Looking Up

Nozomi and I enjoy our evening walks in the park just shortly after the sun sets for the day. This is generally the best time as most people are home having dinner, the air is cool but not cold, and the sky can still carry faint hints of sunlight reflected through the atmosphere before the Earth's rotation moves us further into the night. Nozomi, being the puppy she is, generally keeps her nose to the ground. I, being the fool I am, generally look up at the endless expanse above. While the odds are beyond the infinitesimal, I would very much like to observe a vehicle from another world as it flies through our atmosphere.

Unfortunately, this will likely never happen.

The Moon Behind the Clouds

There is no doubt in my mind that intelligent life does exist somewhere else in the universe and that our own galaxy should be teeming with life as well. I have no evidence for this assertion, of course, but the math in Frank Drake's equation — even at its most pessimistic — posits that there could be as few as 1000 different intelligent species in our Milky Way galaxy, and there are trillions of galaxies in the observable universe. Given the age of the universe, there's a good chance that some of these intelligent species will be vastly more technologically advanced than we are, and there will be some who are vastly less technologically advanced as well. Given the opportunity, I would become a xenosociologist and xenohistorian to learn everything I could about every one of them. Their culture, history, food, behaviour patterns, pastimes, likes, and dislikes would be absolutely fascinating. Even if a planet were found to have a population of people who look and act just like us — which is mathematically feasible, given the size of the universe — observing these people would reveal so much about ourselves as well.

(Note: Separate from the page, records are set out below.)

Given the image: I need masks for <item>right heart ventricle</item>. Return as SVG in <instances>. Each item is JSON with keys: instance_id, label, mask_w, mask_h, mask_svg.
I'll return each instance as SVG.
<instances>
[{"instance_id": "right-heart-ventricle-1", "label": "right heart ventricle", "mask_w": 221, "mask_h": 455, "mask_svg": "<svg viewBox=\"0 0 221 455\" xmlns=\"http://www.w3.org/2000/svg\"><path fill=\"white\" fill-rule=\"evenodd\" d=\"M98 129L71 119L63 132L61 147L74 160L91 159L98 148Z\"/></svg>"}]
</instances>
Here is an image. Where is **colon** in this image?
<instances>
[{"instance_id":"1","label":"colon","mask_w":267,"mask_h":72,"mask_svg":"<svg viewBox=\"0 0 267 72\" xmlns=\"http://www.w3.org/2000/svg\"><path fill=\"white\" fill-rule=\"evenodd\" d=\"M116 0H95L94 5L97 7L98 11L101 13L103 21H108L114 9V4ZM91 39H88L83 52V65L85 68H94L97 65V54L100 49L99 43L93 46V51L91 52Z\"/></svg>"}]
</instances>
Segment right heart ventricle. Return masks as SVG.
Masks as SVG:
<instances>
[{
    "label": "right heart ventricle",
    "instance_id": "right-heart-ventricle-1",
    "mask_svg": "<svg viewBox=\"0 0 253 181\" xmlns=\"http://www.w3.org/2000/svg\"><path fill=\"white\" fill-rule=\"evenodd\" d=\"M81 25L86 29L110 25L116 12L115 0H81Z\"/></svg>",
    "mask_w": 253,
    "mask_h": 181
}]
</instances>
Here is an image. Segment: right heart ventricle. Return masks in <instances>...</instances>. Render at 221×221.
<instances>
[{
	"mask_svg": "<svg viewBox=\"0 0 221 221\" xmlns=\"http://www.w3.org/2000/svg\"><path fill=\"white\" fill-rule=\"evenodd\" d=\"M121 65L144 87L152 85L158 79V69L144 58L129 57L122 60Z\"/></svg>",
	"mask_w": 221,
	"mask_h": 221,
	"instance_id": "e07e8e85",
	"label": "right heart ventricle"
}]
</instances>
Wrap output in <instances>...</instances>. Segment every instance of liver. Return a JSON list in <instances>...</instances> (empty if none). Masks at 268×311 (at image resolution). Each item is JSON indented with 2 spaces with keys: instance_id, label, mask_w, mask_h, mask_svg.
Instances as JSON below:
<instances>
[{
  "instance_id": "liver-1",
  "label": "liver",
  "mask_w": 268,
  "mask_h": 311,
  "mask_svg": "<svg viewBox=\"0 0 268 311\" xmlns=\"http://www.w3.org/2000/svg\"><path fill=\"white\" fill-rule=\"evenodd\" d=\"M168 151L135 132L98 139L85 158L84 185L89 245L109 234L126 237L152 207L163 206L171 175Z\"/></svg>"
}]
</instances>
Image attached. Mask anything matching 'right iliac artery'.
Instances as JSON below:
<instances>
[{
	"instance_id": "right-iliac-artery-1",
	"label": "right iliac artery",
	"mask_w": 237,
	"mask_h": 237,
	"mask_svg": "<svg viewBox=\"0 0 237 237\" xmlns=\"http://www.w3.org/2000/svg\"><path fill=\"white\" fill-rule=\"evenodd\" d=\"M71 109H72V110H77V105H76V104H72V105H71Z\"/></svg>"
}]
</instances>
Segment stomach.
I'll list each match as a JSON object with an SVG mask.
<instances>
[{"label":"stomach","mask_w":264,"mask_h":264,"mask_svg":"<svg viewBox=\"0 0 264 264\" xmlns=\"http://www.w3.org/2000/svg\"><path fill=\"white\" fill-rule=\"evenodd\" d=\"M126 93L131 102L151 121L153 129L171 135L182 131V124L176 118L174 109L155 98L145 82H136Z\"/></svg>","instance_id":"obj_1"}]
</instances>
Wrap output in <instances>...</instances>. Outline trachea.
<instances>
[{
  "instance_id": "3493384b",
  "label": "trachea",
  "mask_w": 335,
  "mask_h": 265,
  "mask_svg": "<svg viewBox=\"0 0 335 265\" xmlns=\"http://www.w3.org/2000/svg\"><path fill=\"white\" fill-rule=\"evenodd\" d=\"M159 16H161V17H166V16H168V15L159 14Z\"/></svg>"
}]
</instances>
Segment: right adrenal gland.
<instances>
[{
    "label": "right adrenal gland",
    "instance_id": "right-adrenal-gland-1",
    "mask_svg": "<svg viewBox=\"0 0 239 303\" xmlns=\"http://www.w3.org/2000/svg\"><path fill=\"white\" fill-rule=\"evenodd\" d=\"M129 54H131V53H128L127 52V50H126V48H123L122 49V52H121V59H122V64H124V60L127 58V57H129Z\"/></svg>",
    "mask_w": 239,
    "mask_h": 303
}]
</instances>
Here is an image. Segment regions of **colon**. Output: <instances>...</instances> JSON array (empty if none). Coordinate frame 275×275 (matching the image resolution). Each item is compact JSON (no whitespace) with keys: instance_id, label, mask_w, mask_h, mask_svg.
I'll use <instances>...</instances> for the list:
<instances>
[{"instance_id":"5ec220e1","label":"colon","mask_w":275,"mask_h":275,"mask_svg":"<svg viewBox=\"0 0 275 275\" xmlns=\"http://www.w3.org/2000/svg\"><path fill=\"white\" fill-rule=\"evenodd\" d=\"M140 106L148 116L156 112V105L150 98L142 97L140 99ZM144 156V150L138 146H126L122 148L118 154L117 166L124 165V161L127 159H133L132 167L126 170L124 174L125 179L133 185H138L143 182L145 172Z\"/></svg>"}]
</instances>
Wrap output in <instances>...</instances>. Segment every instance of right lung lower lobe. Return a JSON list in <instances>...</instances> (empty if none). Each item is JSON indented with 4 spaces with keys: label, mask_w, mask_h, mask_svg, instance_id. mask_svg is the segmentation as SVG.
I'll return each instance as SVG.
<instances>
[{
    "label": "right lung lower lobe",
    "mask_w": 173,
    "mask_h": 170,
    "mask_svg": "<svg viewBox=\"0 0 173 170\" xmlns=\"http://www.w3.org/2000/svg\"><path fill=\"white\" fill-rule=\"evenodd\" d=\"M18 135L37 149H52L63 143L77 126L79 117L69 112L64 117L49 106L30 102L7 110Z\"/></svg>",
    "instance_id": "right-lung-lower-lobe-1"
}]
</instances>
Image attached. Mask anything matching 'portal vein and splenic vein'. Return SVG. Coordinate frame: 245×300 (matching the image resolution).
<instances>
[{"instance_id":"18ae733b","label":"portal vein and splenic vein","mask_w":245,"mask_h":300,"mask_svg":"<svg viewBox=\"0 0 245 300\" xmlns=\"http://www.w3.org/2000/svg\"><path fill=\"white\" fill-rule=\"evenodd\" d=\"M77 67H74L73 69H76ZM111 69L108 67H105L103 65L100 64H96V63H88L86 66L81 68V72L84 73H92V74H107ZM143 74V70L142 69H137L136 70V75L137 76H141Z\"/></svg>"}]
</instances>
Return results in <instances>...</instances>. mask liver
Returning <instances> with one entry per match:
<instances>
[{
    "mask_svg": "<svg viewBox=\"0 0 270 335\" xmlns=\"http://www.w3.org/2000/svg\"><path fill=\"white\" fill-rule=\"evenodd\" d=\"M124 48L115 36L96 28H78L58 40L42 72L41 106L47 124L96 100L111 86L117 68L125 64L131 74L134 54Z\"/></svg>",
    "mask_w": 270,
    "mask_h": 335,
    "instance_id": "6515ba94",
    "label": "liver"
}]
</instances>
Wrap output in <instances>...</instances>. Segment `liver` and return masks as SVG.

This desire to learn about other species is likely not limited to humanity alone, which means that, given the means, extra-terrestrial visitors would undoubtedly want to learn as much as they could about us. Given that we've been on the cusp of interplanetary travel for several dozen orbits of our home star, this should make us a very interesting subject. Would an interstellar group of scientists travel all this way to study us in our natural environment only to spoil that study by revealing their existence to us, though? Most likely not.

When someone is being observed, their behaviour patterns change. Countless studies show that this is true in most mammals on this planet, not just humans. So if a vehicle from another star system were to enter our atmosphere, let alone get close enough to a population armed with cameras, they would need a rather pressing reason to do so. Alerting the world that we're all specimens for a technologically-superior group of aliens would not sit well at all with a large number of people. We would enter another technological arms race. Could we develop the technologies and tools necessary to combat vehicles that clearly have the technology and energy required to safely cross trillions of kilometres of interstellar space within the lifespan of the vehicle's occupants? Could we learn to hack their computers? Could we learn to communicate with them? Could we open a mutually beneficial dialog that would open the possibility of friendship?

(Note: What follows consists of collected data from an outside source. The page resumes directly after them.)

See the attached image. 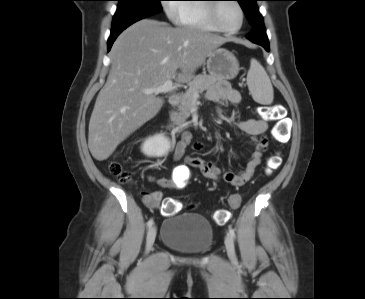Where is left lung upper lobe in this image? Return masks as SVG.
<instances>
[{"instance_id":"obj_1","label":"left lung upper lobe","mask_w":365,"mask_h":299,"mask_svg":"<svg viewBox=\"0 0 365 299\" xmlns=\"http://www.w3.org/2000/svg\"><path fill=\"white\" fill-rule=\"evenodd\" d=\"M240 3L249 23L252 27L264 25L263 17L259 13L258 6L256 4L259 0H237Z\"/></svg>"}]
</instances>
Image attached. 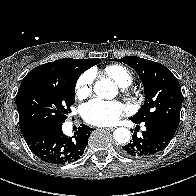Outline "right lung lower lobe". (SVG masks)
Segmentation results:
<instances>
[{"mask_svg": "<svg viewBox=\"0 0 196 196\" xmlns=\"http://www.w3.org/2000/svg\"><path fill=\"white\" fill-rule=\"evenodd\" d=\"M92 130L93 128L81 124L75 135L68 137L62 132V123H57L36 129L24 135V139L41 160L61 165L76 161L82 156Z\"/></svg>", "mask_w": 196, "mask_h": 196, "instance_id": "98d812e1", "label": "right lung lower lobe"}]
</instances>
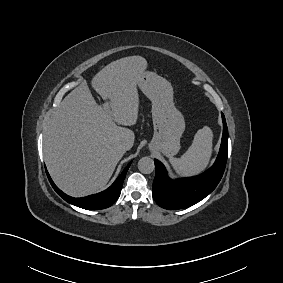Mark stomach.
I'll list each match as a JSON object with an SVG mask.
<instances>
[{
  "label": "stomach",
  "mask_w": 283,
  "mask_h": 283,
  "mask_svg": "<svg viewBox=\"0 0 283 283\" xmlns=\"http://www.w3.org/2000/svg\"><path fill=\"white\" fill-rule=\"evenodd\" d=\"M138 86L152 102L154 135L149 149L167 157L176 155L185 130V120L175 107L171 83L155 73L144 72Z\"/></svg>",
  "instance_id": "1"
}]
</instances>
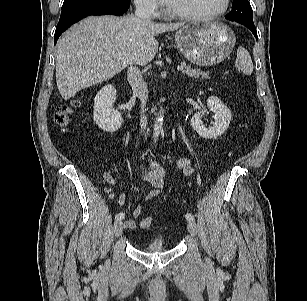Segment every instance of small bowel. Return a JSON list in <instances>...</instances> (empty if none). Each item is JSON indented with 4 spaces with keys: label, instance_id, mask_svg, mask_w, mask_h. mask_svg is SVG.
<instances>
[{
    "label": "small bowel",
    "instance_id": "c3829d8e",
    "mask_svg": "<svg viewBox=\"0 0 307 301\" xmlns=\"http://www.w3.org/2000/svg\"><path fill=\"white\" fill-rule=\"evenodd\" d=\"M177 166L185 175H190L192 172L191 164L187 158H180L177 162ZM140 175L143 180L147 181L151 185V189L145 195V200L154 199L164 191V172L156 163L149 161L147 165L141 169ZM104 179L108 183H113V179L108 173L104 174ZM116 200L119 205L127 204V197L124 194L118 195ZM141 213L142 207L136 206L133 210V216L137 218L141 215ZM124 227L126 229H133L136 227V222L133 219H127L124 222Z\"/></svg>",
    "mask_w": 307,
    "mask_h": 301
}]
</instances>
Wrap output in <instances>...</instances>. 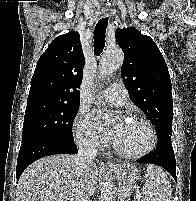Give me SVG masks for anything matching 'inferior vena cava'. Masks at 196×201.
<instances>
[{"label": "inferior vena cava", "instance_id": "1", "mask_svg": "<svg viewBox=\"0 0 196 201\" xmlns=\"http://www.w3.org/2000/svg\"><path fill=\"white\" fill-rule=\"evenodd\" d=\"M97 149L95 145L86 139H82L78 143V154L75 157V162L80 170L86 164L92 163L94 158L96 157ZM89 198L83 199V201H89Z\"/></svg>", "mask_w": 196, "mask_h": 201}]
</instances>
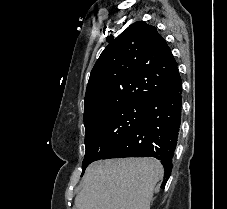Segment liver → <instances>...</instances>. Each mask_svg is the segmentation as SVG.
Listing matches in <instances>:
<instances>
[{
    "label": "liver",
    "instance_id": "1",
    "mask_svg": "<svg viewBox=\"0 0 227 209\" xmlns=\"http://www.w3.org/2000/svg\"><path fill=\"white\" fill-rule=\"evenodd\" d=\"M163 169L157 159H107L89 165L76 209H150Z\"/></svg>",
    "mask_w": 227,
    "mask_h": 209
}]
</instances>
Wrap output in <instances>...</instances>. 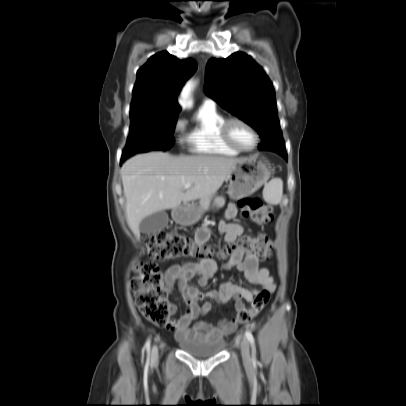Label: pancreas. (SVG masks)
I'll use <instances>...</instances> for the list:
<instances>
[{
    "mask_svg": "<svg viewBox=\"0 0 406 406\" xmlns=\"http://www.w3.org/2000/svg\"><path fill=\"white\" fill-rule=\"evenodd\" d=\"M211 197L208 198H202L199 201V205L201 207V209L203 211H208L210 208V204H211ZM216 207H223L225 204V198L222 196H218L214 198V203H213Z\"/></svg>",
    "mask_w": 406,
    "mask_h": 406,
    "instance_id": "cf45deb5",
    "label": "pancreas"
}]
</instances>
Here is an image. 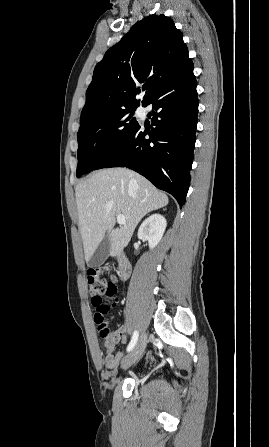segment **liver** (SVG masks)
Instances as JSON below:
<instances>
[{"label": "liver", "instance_id": "liver-1", "mask_svg": "<svg viewBox=\"0 0 269 447\" xmlns=\"http://www.w3.org/2000/svg\"><path fill=\"white\" fill-rule=\"evenodd\" d=\"M75 192L86 261L106 233L111 243L110 255H120L140 220L168 204L166 194L127 168L98 170L77 184ZM120 214L125 216L126 224L114 227Z\"/></svg>", "mask_w": 269, "mask_h": 447}]
</instances>
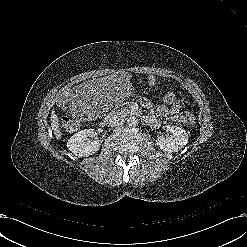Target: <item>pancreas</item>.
Instances as JSON below:
<instances>
[{
    "label": "pancreas",
    "mask_w": 247,
    "mask_h": 247,
    "mask_svg": "<svg viewBox=\"0 0 247 247\" xmlns=\"http://www.w3.org/2000/svg\"><path fill=\"white\" fill-rule=\"evenodd\" d=\"M123 111L124 112H130L131 110L129 108H124Z\"/></svg>",
    "instance_id": "obj_1"
}]
</instances>
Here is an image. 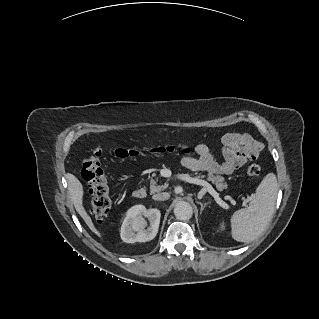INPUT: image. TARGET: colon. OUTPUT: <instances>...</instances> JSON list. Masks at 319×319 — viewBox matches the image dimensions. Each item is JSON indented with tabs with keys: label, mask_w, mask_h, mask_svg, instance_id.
I'll return each mask as SVG.
<instances>
[{
	"label": "colon",
	"mask_w": 319,
	"mask_h": 319,
	"mask_svg": "<svg viewBox=\"0 0 319 319\" xmlns=\"http://www.w3.org/2000/svg\"><path fill=\"white\" fill-rule=\"evenodd\" d=\"M178 150L182 154L192 153V147L189 145L155 144L142 147H125L114 149L113 152L120 158H132L143 151L163 154ZM105 154L103 148L93 149L89 156L84 159L81 168V175L87 182L92 195L91 213L98 221H105L112 208L111 188L102 165V159ZM250 176H258L261 168L257 164H252L247 168Z\"/></svg>",
	"instance_id": "colon-1"
}]
</instances>
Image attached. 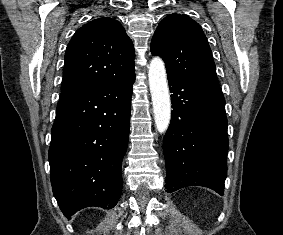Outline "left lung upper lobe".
<instances>
[{
    "instance_id": "left-lung-upper-lobe-1",
    "label": "left lung upper lobe",
    "mask_w": 283,
    "mask_h": 235,
    "mask_svg": "<svg viewBox=\"0 0 283 235\" xmlns=\"http://www.w3.org/2000/svg\"><path fill=\"white\" fill-rule=\"evenodd\" d=\"M151 53L163 58L167 75L219 87L216 67L201 26L186 15L171 14L158 25Z\"/></svg>"
}]
</instances>
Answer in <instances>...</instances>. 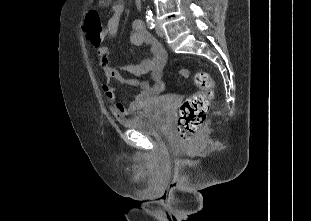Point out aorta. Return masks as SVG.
<instances>
[{
    "label": "aorta",
    "mask_w": 311,
    "mask_h": 221,
    "mask_svg": "<svg viewBox=\"0 0 311 221\" xmlns=\"http://www.w3.org/2000/svg\"><path fill=\"white\" fill-rule=\"evenodd\" d=\"M146 16H147V18H151V16H152L151 10H147Z\"/></svg>",
    "instance_id": "1"
}]
</instances>
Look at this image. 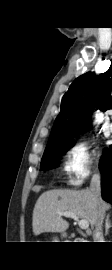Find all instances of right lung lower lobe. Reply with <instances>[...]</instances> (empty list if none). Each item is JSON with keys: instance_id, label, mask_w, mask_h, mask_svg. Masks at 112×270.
<instances>
[{"instance_id": "1", "label": "right lung lower lobe", "mask_w": 112, "mask_h": 270, "mask_svg": "<svg viewBox=\"0 0 112 270\" xmlns=\"http://www.w3.org/2000/svg\"><path fill=\"white\" fill-rule=\"evenodd\" d=\"M102 198L112 204V146L100 162Z\"/></svg>"}]
</instances>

Any intelligence that has been watching us for more than a season would see that we are a paranoid, violent species. Any knowledge of their existence would need to be kept under wraps until such a time as first contact — assuming there is a protocol — is initiated. Just going by recent history, if we were being watched, we'd find a way to hunt these visitors down, take their technology, and use it against them. Some might say this has already happened at Roswell and other locations around the world, but too much just doesn't add up when looking at those "recovered craft" stories.

Rational considerations aside, I will still look up at the night sky when walking outside with Nozomi. Even if I can't see a remarkable machine from beyond our solar system, there is still a lot of other wonderful things to look at and enjoy.